En su participación en el programa Analizando la semana política: Contexto eleccionario/Último debate/A.L. «patio trasero» del martes 11 de noviembre, el escritor y analista político Omar Cid ofreció una mirada contundente sobre la ofensiva geopolítica que Estados Unidos despliega en América Latina, no ya solo por control estratégico, sino por necesidad de recursos materiales para sostener su confrontación global con potencias emergentes.
Citando un reciente informe del Centro de Estudios Estratégicos e Internacionales (CSIS) —un think tank vinculado al establishment de Washington—, Cid subrayó que Estados Unidos reconoce su debilidad logística y productiva frente a la Federación Rusa y China. “Dicen, con la lengua entre los dientes, que Rusia no colapsó, que impuso el ritmo del conflicto en Ucrania, y que la OTAN fracasó”, señaló.

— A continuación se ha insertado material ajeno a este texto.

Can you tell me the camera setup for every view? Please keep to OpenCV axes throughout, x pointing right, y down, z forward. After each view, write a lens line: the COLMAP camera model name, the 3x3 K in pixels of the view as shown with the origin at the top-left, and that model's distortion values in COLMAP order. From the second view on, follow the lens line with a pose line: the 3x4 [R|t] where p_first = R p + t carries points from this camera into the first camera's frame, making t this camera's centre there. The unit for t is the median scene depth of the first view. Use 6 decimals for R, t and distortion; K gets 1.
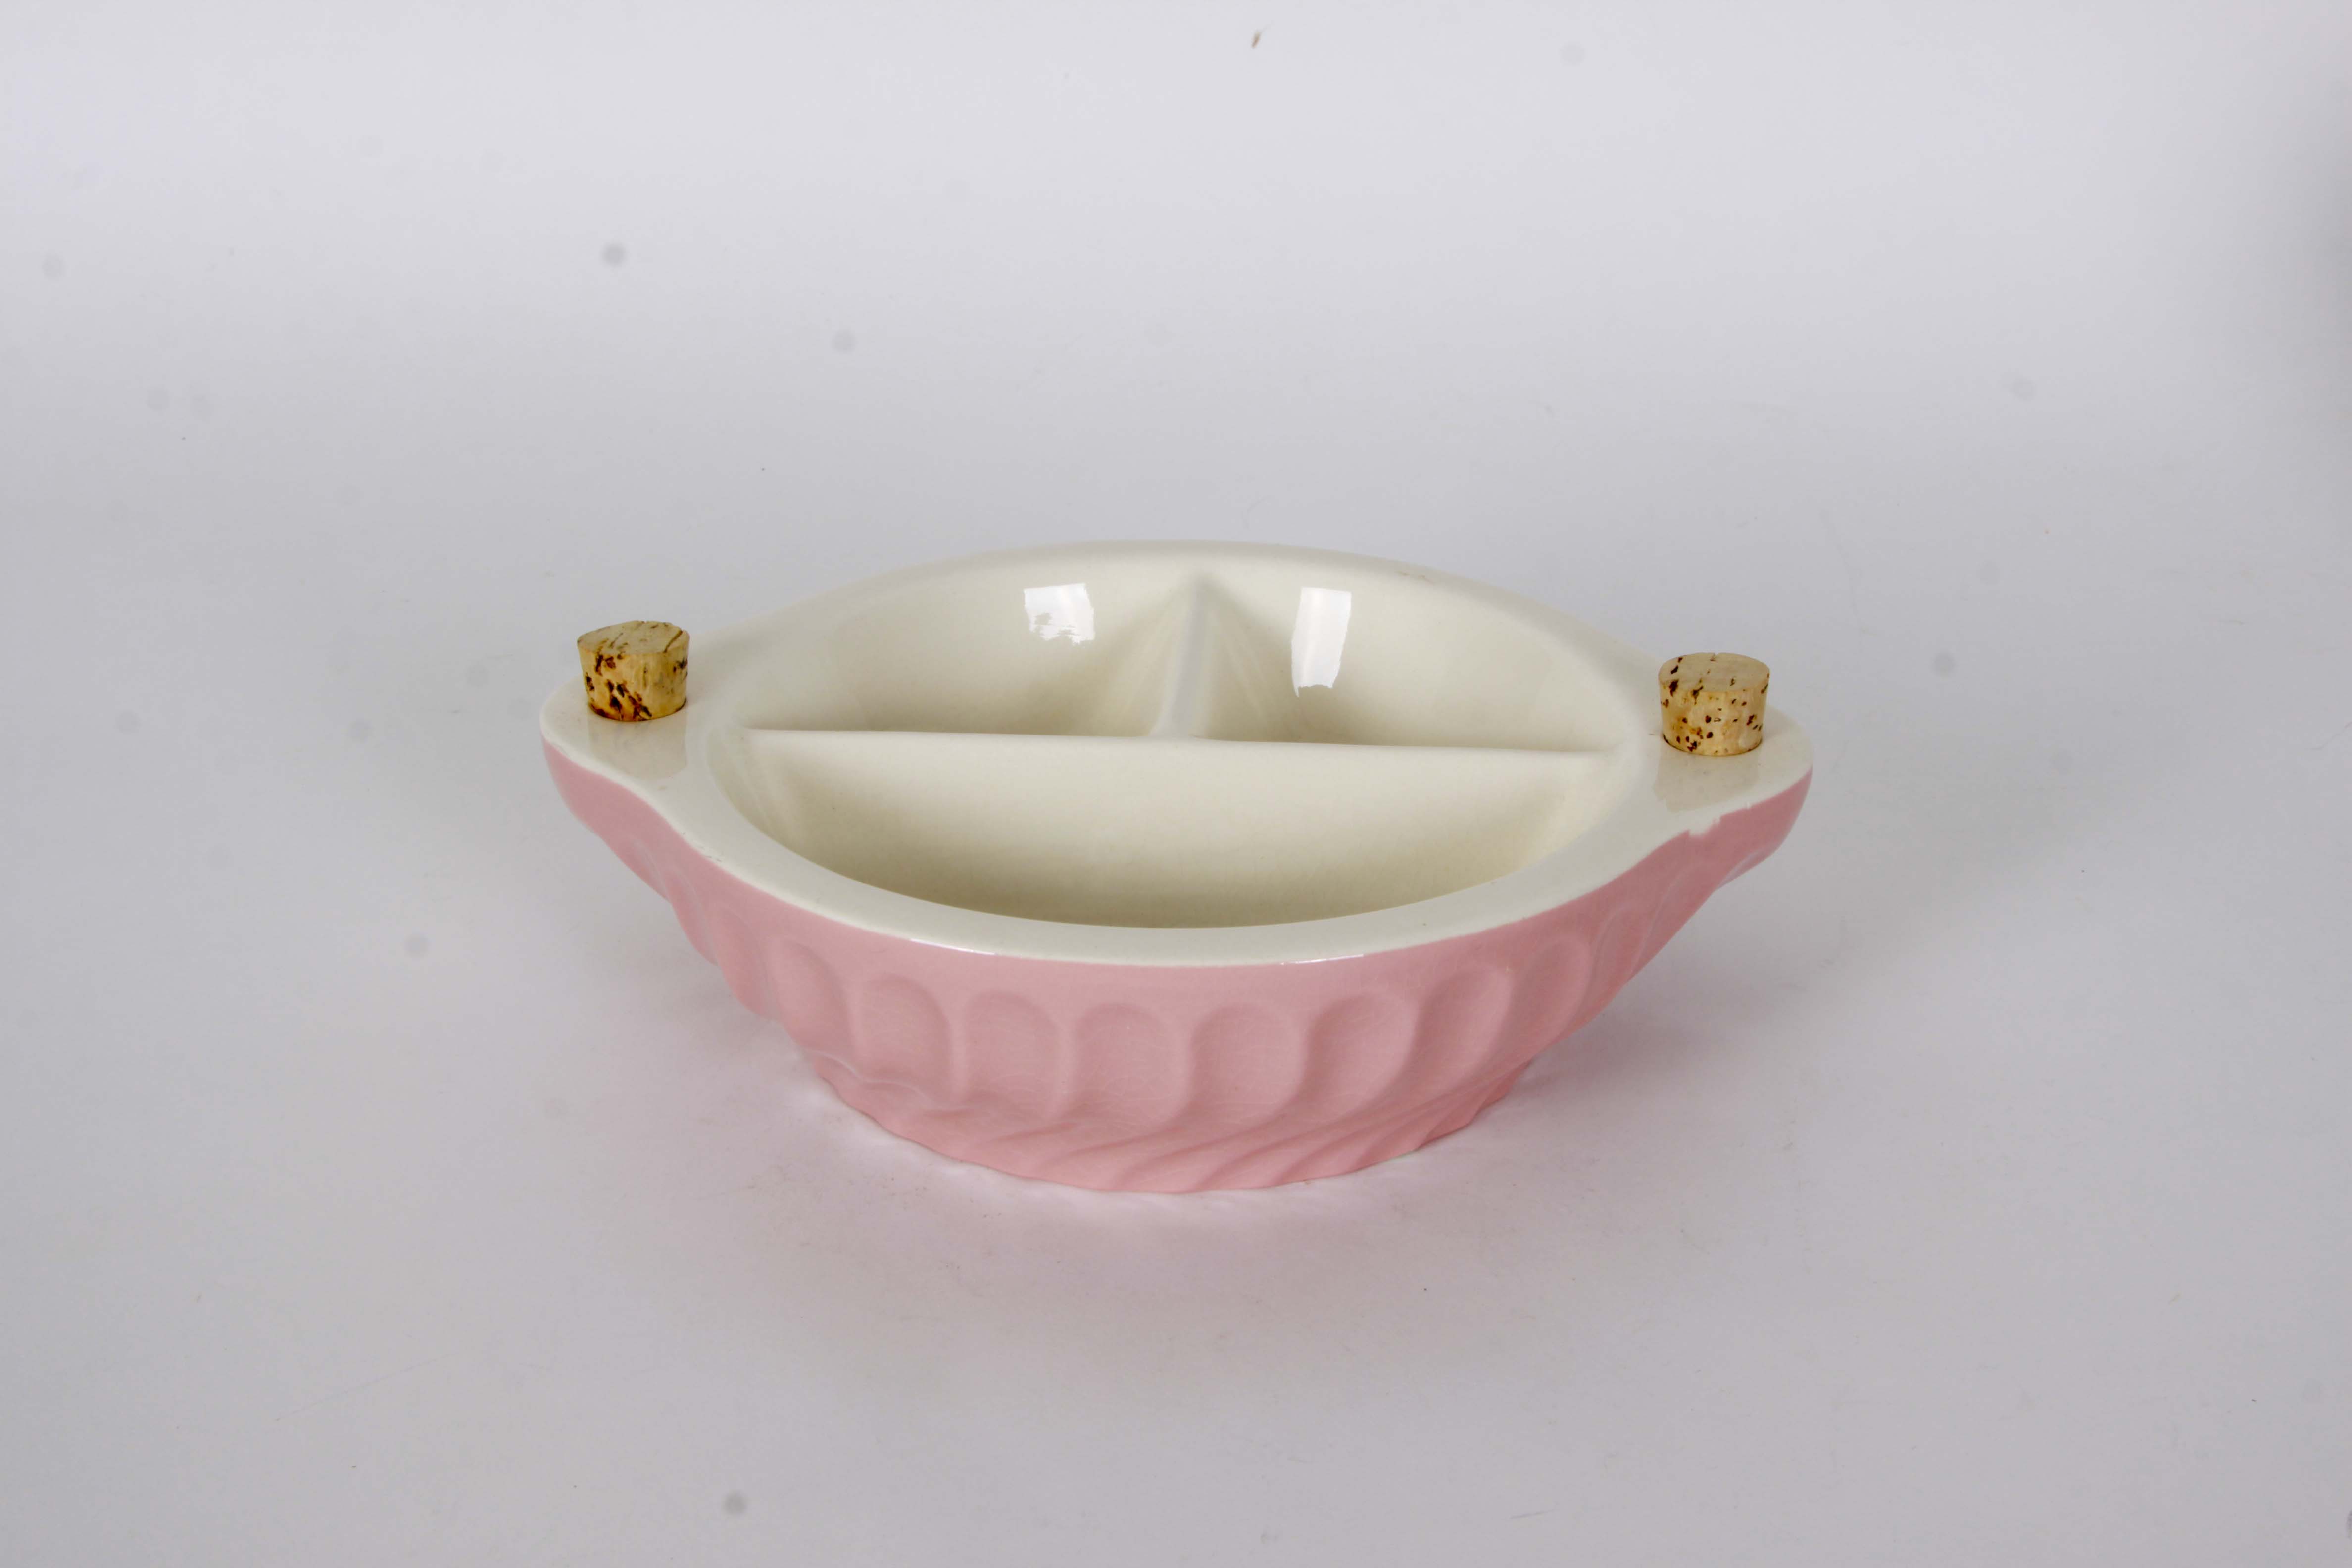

Ante este escenario, explicó Cid, Washington ha girado su mirada hacia América Latina como fuente crítica de recursos: minerales, agua, biodiversidad, petróleo y rutas estratégicas. “Ellos necesitan suministros para sostener una guerra de largo alcance —ya sea con Rusia o con China—, y ese es el punto en Venezuela, en Bolivia, en Chile, en Argentina”, afirmó.
El analista denunció que esta estrategia no se limita a la diplomacia o al comercio, sino que incluye acciones encubiertas para debilitar Estados soberanos: “Tienen que quebrar los Estados, quebrar las resistencias internas, alinear a los ejércitos y a las élites en proporción a un proyecto belicista de largo alcance”. En ese contexto, destacó el bloqueo criminal contra Cuba y Venezuela, así como los intentos de desestabilización en países con gobiernos críticos al imperialismo.
Además, Cid vinculó esta ofensiva con la guerra cognitiva: “Aquí no se habla de esto. Los medios hegemónicos lo omiten. Mientras en Europa se movilizan contra la guerra y el genocidio en Gaza, acá se debate si un candidato apoya o no una intervención en Venezuela, como si eso fuera lo esencial”.
Cid concluyó con un llamado urgente: “América Latina debe recuperar su soberanía narrativa, histórica y simbólica. No se trata de nostalgia, sino de supervivencia. Sin una conciencia propia del lugar que ocupamos en el mundo multipolar, seguiremos siendo botín de guerra en un conflicto que no es nuestro, pero que nos devora”.